Is the Spud a dud….

… or someone making every post a winner?

Okay, it’s quiz time for all of you Media Glass House aficionados out there – well, anyone in Bugland really.

If Opposition Leader Peter Dutton keeps persisting with an attack line that’s so totally and bizarrely wrong that it’s laughable, why does Channel 9 news keep giving him a platform to sprout it?

Is it because:

A. Channel 9 News loves to take the mickey out of the poor bastard who’s on a hiding to nothing trying to resurrect a political party that is for all intents and purposes dead, buried and cremated; or

B. Channel 9 News producers actually believe that not only is Dutton making sense but he’s scoring great points with the public in the process and let’s hope for Australia’s sake he’s the nation’s prime minister in 2025.

To help in your vote, here are the background facts.

In a Nine news piece on Tuesday night on predictions of a 35 per cent residential power bill rise next year, reporter Fiona Willan made it perfectly clear that Anthony Albanese had promised before the May election that household electricity bills would be cut by $275 by 2025. Yes, you read correctly. By 2025.

Willan then included the clip shown above with Peter Dutton saying this: “Their plan was to reduce power prices for $275. They promised that on 97 occasions and they have not delivered on it.”

Maybe not 97 occasions, but Dutton has made this “broken promise” claim many times. He knows full well the promise was one to be delivered by 2025. The last time the MGH looked at a calendar, that’s two years and two-and-a-half months away.

So, off you go now. Grab a blank piece of paper and a pencil and write A or B on it. Fold the paper neatly in a way that hides your answer and then throw it in the waste bin. And why?

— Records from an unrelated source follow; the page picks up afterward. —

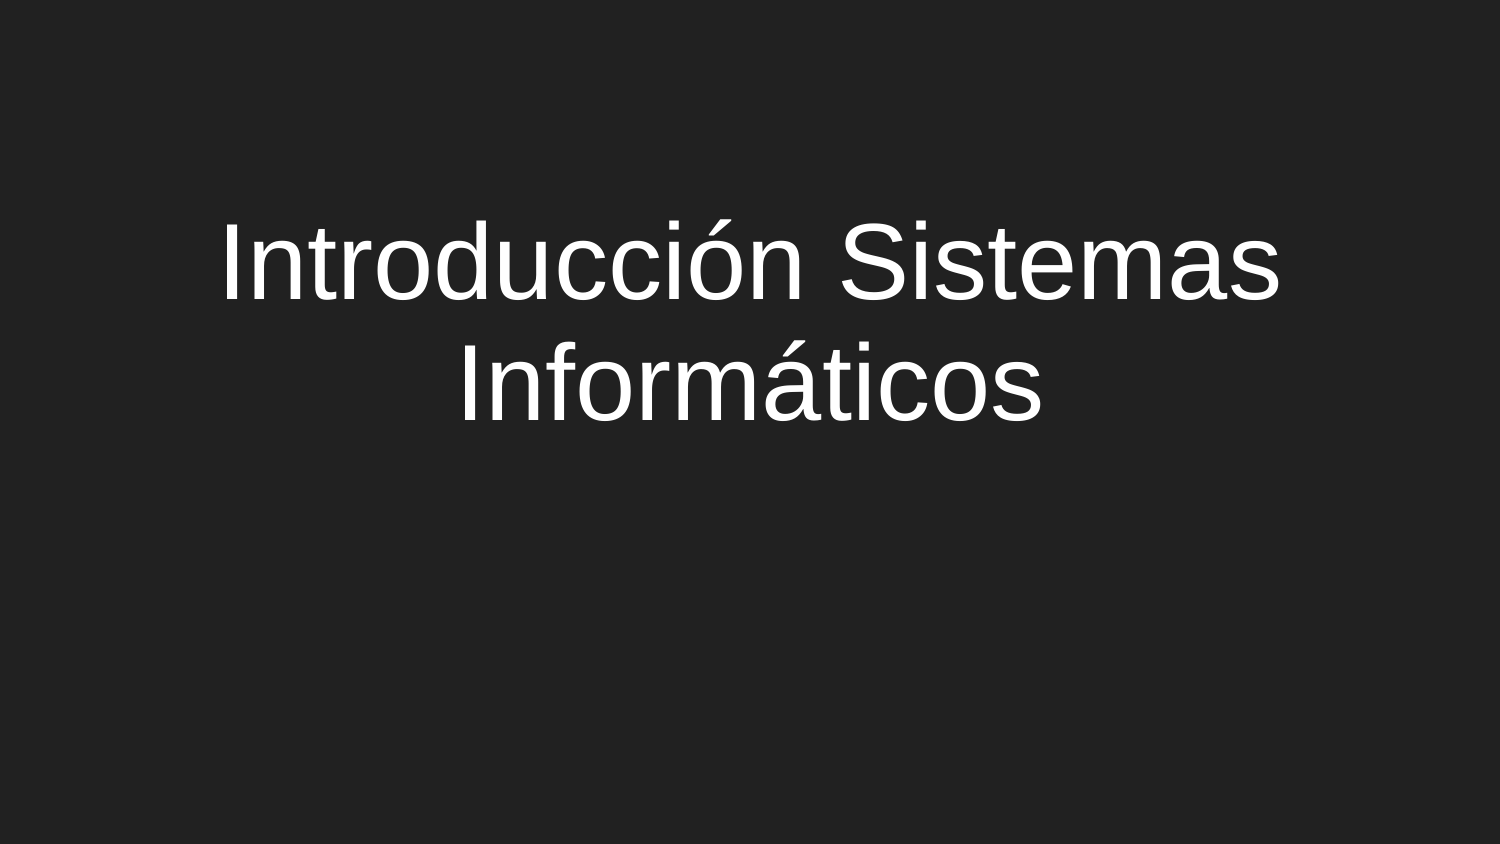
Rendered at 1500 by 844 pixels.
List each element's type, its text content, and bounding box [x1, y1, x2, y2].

title Introducción Sistemas Informáticos [51, 122, 1449, 459]
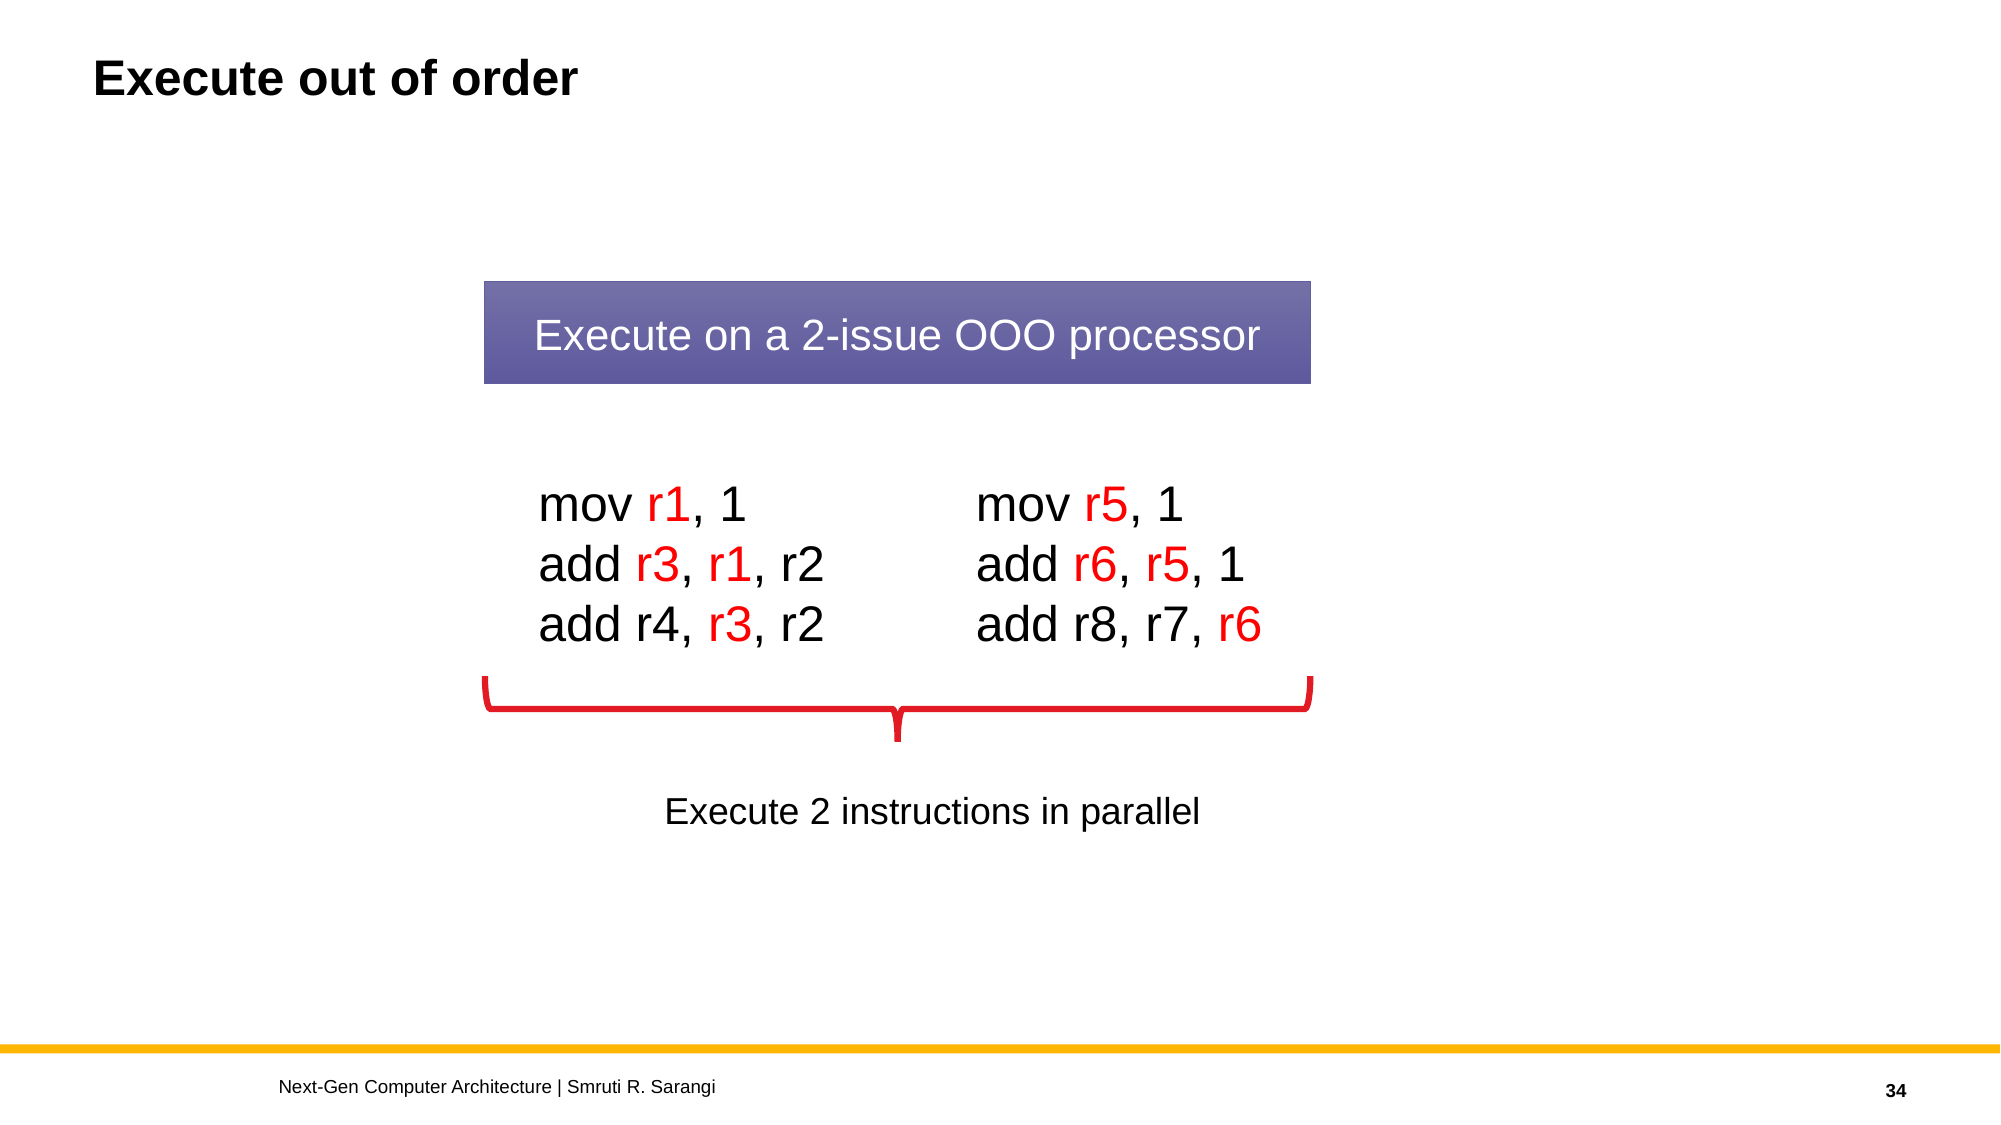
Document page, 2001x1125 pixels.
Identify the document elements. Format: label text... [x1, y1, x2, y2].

slide_number 34 [1711, 1071, 1922, 1109]
text_box Execute 2 instructions in parallel [649, 779, 1216, 840]
title Execute out of order [78, 45, 1578, 180]
text_box mov r1, 1 add r3, r1, r2 add r4, r3, r2 [523, 463, 841, 659]
text_box [484, 676, 1311, 742]
text_box mov r5, 1 add r6, r5, 1 add r8, r7, r6 [961, 463, 1356, 659]
footer Next-Gen Computer Architecture | Smruti R. Sarangi [263, 1067, 1464, 1105]
text_box Execute on a 2-issue OOO processor [484, 281, 1311, 384]
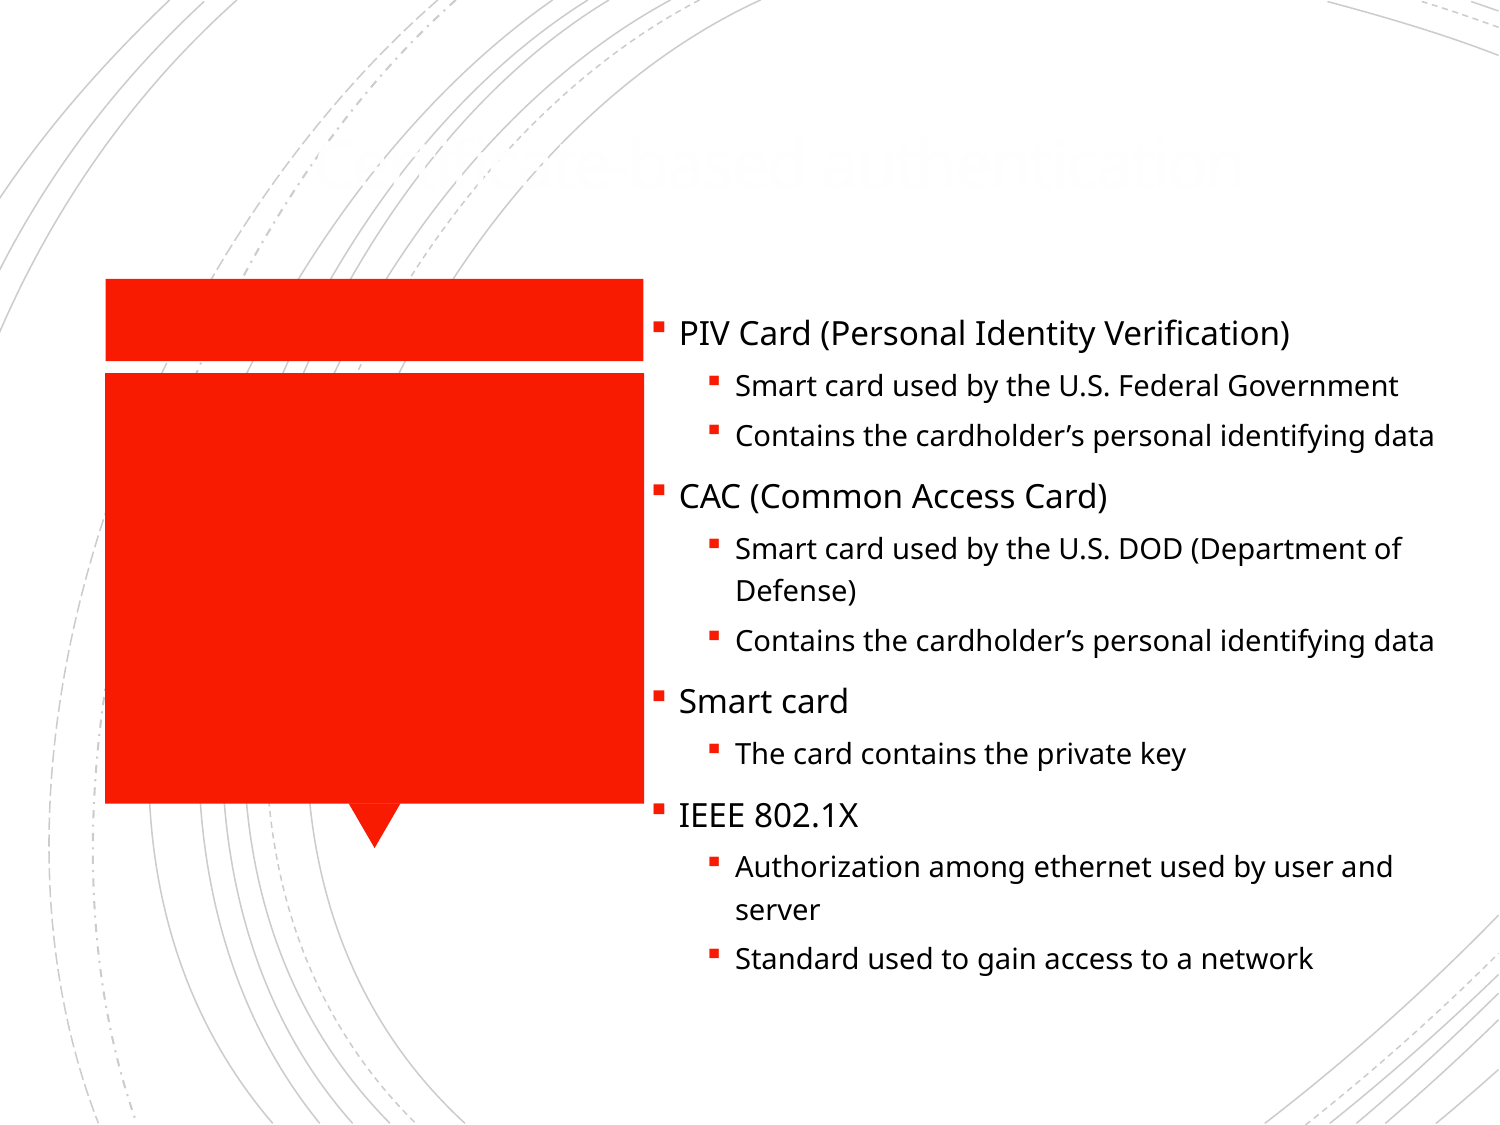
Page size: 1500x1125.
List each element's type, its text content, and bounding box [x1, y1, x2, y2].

One final tip. Channel 9 is owned by Nine Entertainment Co. which is chaired by Peter Costello.

So the answer is B.

Three times lucky

Someone on Twitter alerted the Media Glass House to the fact that it took the Australian Broadcasting Corporation three goes to label a certain criminal case being heard in the Australian capital by its correct name!

Better late than never, Aunty!

Calling it a scene is a crime

Memo Channel 9 Brisbane 6pm news on Tuesday: When two cops shoot dead a man in a south Brisbane street, it’s probably best not to tell viewers you’re crossing to your reporter at the “crime scene”. That does tend to suggest the coppers might have done something wrong.

Let’s leave that to the investigators to determine, okay?